The need for teacher training and curriculum reform is at the top of campaigners' agendas. "We're disappointed but not surprised by this example," says Jordan Daly, the co-founder of Time for Inclusive Education [TIE]. His grassroots campaign focuses on making politicians and wider society aware of the reality LGBTI school students in Scotland face. "We're in schools on a monthly basis, so we know this is by no means an isolated incident." 

Studies have repeatedly shown a startling level of self-harm and mental illness reported by LGBTI school students. Trans students are particularly at risk. In 2015, Daly and colleagues began a tour of schools. Shocking stories included one in which a teacher singled out a trans pupils for ridicule in front of the class. More commonly, though, staff told them the same story: we just don't know what we're allowed to say about gay relationships. 

This is the point, according to Daly - retraining, or rather the lack of it. For some of those teachers trained during the 1980s and 1990s, when Section 28 prevented local authorities from "promoting homosexuality", confusion still reigns about what they can and cannot teach - or even mention in front of their pupils. 

The infamous clause was specific in its homophobia: the "acceptability of homosexuality as a pretended family relationship" could not be mentioned in schools. But it's been 17 years since the clause was repealed in Scotland - indeed, it was one of the very first acts of the new Scottish Parliament (the rest of the UK followed suit three years later). Why are we still hearing this archaic language? 

"We repealed, we clapped and cheered, and then we just forgot," Daly says. After the bitter campaign in Scotland, in which an alliance of churches led by millionaire businessman Brian Souter poured money into "Keeping the Clause", the government was pleased with its victory, which seemed to establish Holyrood as a progressive political space early on in the life of the parliament. But without updating the curriculum or retraining teaching staff, Daly argues, it left a "massive vacuum" of uncertainty. 

The Stonewall research suggests a similar confusion is likely across the UK. Daly doesn't believe the situation in Scotland is notably worse than in England, and disputes the oft-cited allegation that the issue is somehow worse in Scotland's denominational schools. Homophobia may be "wrapped up in the language of religious belief" in certain schools, he says, but it's "just as much of a problem elsewhere. The TIE campaign doesn't have different strategies for different schools." 
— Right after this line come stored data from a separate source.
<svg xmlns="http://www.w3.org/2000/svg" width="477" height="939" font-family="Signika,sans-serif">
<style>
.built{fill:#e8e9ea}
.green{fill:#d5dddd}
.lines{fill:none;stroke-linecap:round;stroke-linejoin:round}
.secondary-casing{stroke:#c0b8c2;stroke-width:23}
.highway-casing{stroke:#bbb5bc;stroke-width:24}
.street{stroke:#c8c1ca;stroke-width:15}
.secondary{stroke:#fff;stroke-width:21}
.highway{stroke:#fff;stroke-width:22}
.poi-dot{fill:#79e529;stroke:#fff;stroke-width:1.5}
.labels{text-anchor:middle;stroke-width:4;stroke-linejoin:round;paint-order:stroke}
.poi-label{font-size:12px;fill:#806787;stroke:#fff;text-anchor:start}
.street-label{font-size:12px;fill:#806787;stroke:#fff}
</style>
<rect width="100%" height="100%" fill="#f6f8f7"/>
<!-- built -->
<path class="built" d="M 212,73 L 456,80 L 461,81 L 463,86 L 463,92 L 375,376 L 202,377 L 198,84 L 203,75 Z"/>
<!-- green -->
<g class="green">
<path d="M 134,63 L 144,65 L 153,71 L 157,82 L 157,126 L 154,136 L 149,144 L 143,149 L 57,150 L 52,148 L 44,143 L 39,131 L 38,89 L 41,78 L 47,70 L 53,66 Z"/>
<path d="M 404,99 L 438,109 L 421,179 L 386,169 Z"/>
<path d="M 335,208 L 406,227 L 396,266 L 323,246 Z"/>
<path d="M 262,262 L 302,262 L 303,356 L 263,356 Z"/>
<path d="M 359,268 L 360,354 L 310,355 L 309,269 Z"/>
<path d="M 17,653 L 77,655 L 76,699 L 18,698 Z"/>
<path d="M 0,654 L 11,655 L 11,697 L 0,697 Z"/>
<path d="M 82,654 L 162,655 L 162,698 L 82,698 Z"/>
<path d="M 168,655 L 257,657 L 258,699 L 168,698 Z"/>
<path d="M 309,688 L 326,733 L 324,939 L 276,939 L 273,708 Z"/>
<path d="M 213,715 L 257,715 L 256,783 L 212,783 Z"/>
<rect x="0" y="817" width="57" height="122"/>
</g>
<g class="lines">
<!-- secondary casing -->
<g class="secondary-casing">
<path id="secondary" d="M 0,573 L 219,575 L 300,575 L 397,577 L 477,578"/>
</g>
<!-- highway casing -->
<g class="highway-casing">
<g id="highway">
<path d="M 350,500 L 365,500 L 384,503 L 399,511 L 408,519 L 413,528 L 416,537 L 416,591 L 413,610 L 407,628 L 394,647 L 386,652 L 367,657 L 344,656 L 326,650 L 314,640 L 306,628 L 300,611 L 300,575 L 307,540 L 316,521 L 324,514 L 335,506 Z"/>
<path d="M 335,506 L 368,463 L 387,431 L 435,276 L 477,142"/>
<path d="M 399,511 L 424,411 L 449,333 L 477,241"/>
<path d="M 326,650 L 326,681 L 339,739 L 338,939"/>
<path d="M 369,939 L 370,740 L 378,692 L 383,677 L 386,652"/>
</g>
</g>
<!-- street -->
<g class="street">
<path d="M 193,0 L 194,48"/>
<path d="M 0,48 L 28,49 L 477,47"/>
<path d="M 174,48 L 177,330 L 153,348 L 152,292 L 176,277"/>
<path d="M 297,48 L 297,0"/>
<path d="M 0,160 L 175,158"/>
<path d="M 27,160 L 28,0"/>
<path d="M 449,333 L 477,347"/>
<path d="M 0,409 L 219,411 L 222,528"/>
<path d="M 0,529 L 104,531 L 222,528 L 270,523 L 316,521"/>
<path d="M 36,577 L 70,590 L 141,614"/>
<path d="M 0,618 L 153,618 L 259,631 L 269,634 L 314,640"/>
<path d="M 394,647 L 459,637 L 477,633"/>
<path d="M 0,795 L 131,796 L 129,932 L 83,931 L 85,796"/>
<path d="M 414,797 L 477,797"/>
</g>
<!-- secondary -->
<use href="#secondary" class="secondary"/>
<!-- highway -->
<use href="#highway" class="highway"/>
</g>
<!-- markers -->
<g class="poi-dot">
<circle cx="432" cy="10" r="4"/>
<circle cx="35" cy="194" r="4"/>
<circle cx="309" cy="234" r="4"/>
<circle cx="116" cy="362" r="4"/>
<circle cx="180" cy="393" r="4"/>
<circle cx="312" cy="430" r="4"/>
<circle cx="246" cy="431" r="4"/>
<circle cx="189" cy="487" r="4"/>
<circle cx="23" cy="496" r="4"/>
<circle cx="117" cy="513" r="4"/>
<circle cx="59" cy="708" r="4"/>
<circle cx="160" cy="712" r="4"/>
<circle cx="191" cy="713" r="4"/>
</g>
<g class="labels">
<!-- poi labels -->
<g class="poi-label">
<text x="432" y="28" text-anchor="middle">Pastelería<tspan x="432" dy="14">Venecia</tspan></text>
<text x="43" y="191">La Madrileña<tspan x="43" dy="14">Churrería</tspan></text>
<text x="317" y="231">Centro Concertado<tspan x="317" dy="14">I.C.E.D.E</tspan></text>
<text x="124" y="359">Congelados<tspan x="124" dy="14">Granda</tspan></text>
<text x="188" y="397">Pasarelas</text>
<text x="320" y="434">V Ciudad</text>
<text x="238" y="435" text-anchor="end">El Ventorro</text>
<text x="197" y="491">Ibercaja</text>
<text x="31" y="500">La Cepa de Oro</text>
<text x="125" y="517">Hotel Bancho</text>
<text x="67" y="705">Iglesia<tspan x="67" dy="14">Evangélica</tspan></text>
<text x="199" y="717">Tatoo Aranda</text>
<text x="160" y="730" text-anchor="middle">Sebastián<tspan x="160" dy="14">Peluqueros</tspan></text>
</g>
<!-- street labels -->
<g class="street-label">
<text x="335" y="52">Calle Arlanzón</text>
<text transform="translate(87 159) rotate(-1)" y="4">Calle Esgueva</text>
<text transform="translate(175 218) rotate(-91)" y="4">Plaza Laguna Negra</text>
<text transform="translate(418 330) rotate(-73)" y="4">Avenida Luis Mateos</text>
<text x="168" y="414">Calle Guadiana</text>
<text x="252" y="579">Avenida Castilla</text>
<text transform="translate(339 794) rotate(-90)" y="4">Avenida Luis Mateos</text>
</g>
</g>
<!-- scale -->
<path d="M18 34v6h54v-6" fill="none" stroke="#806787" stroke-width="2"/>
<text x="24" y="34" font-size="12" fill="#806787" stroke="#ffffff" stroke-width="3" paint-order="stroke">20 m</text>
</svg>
After initial disappointments - their thousands-strong petition to change the curriculum was thrown out by parliament in 2016 - the campaign has won the support of leaders such as Nicola Sturgeon and Kezia Dugdale, and recently, the backing of a majority of MSPs. The Scottish government has set up a working group, and promised a national strategy. 
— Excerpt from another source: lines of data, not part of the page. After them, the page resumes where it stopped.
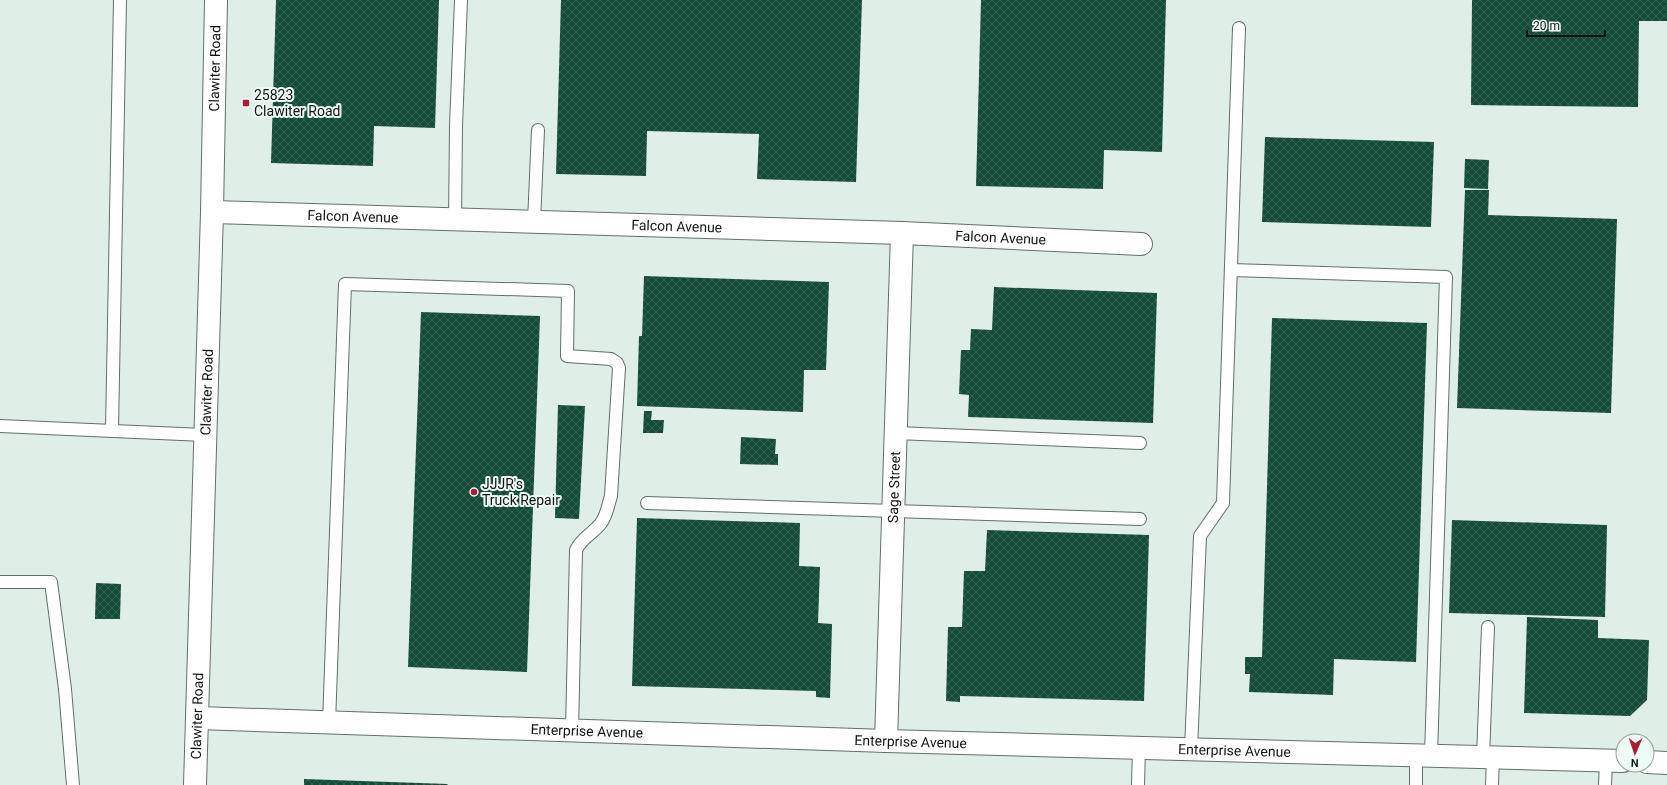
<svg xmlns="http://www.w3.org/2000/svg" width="1667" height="785" font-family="Roboto,sans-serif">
  <defs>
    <pattern id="building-cross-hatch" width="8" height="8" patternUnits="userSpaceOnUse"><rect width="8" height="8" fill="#154b39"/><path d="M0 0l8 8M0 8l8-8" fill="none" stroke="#356152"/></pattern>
  </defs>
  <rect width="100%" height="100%" fill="#e0eee8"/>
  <path fill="url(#building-cross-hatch)" d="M276,0H439L435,128L374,126L373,166L271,163Z
    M561,0H862L856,182L757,179L759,134L647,131L646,176L556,174Z
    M981,0H1166L1162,152L1104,150L1103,189L976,186Z
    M1472,0H1667V21H1639L1638,107L1471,105Z
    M1265,137L1434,142L1431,227L1262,222Z
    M1465,159L1489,160L1488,189L1464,188Z
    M1465,190H1489L1488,215L1617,219L1611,413L1457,408Z
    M644,276L829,282L826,370H804L803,412L637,406L639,336H642Z
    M994,287L1157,293L1153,423L968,417L969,395L959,394L961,350H970L971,329L992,330Z
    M421,312L540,316L527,672L408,667Z
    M1272,318L1427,323L1416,662L1334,659L1333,695L1249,692L1250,674H1245V657H1262Z
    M558,405L585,406L579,519L555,518Z
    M644,411H652L651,420H664L663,433H643Z
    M741,437L776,439L775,454H778V465L740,464Z
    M637,518L800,523L799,566L820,567L818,623L832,624L830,698L816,697V691L632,686Z
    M1452,520L1607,525L1605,617L1449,613Z
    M987,530L1149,535L1144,701L960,696V702L946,701L948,627H962L964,571H985Z
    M96,583L121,584L120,619H95Z
    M1527,617L1598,620V638L1649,640L1647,700L1630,716L1524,713Z
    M304,779L448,784L447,785H304Z"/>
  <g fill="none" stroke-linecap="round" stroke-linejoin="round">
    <g stroke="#636f6a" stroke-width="14">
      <path id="service" d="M455,220L456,126L461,0
        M534,222L538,130
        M1231,270L1446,277L1431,755
        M0,426L204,435
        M112,430L120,0
        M896,433L1140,443
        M647,503L1140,519
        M0,582H51L65,689L73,785
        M329,723L345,284L568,291L567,356L611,359L617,363L619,368L611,496C608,505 607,515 601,523C594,533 582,537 576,550L572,731
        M1191,749L1200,536L1223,503L1239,28
        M1483,757L1488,627
        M1138,785L1139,748
        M1416,785V755
        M1492,785L1493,757
        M1605,785L1606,761"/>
    </g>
    <g stroke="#636f6a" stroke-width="24">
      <g id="minor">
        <path id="s1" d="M212,212L902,233L1141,244"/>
        <path id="s2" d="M198,718L886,741L1623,761"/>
        <path id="s3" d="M886,741L902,233"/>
        <path d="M1647,762L1667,763"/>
      </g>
    </g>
    <g stroke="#636f6a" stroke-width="24">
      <g id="tertiary">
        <path id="s4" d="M195,785L212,212L216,0"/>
      </g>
    </g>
    <use href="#service" stroke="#fff" stroke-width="12"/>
    <use href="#minor" stroke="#fff" stroke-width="22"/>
    <use href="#tertiary" stroke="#fff" stroke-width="22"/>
  </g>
  <g fill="#ae1a37" stroke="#eefbf5" stroke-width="1.5">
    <rect x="242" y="99" width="8" height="8" rx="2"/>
    <circle cx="474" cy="492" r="4"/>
  </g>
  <g text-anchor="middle" stroke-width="4" stroke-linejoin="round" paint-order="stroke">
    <g font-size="14" fill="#101513" stroke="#eefbf5">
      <text dy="5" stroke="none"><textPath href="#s4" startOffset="717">Clawiter Road</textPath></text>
      <text dy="5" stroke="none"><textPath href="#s1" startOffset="141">Falcon Avenue</textPath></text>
      <text dy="5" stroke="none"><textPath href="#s1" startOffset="465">Falcon Avenue</textPath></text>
      <text dy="5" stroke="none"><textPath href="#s1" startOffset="789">Falcon Avenue</textPath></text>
      <text dy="5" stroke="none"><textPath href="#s4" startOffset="393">Clawiter Road</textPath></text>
      <text dy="5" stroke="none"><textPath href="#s3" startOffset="254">Sage Street</textPath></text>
      <text dy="5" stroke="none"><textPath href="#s4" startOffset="69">Clawiter Road</textPath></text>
      <text dy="5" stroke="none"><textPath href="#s2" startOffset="389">Enterprise Avenue</textPath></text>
      <text dy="5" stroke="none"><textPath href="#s2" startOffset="713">Enterprise Avenue</textPath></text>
      <text dy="5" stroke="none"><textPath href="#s2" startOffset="1037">Enterprise Avenue</textPath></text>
    </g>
    <g font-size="14" fill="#101513" stroke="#eefbf5" text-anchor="start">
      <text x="254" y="100">25823<tspan x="254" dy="16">Clawiter Road</tspan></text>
      <text x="482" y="489">JJJR's<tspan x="482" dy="16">Truck Repair</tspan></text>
    </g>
  </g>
  <g transform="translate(1635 753) rotate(182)"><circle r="19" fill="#eefbf5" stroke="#959f9b"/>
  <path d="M0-3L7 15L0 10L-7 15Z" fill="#ae1a37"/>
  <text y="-6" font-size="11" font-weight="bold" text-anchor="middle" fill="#101513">N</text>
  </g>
  <path d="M1527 30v6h78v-6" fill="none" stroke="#101513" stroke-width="2"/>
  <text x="1533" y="30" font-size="12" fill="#101513" stroke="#eefbf5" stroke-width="3" paint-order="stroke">20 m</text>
</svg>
But for Daly, who himself struggled at a young age with his sexuality and society's failure to accept it, the matter remains an urgent one.  At just 21, he can reel off countless painful stories of young LGBTI students - some of which end in tragedy. One of the saddest elements of the story from St Kentigern's is that the pupil claimed his school was the safest place he had to express his identity, because he was not out at home. Perhaps for a gay pupil in ten years time, that will be a guarantee.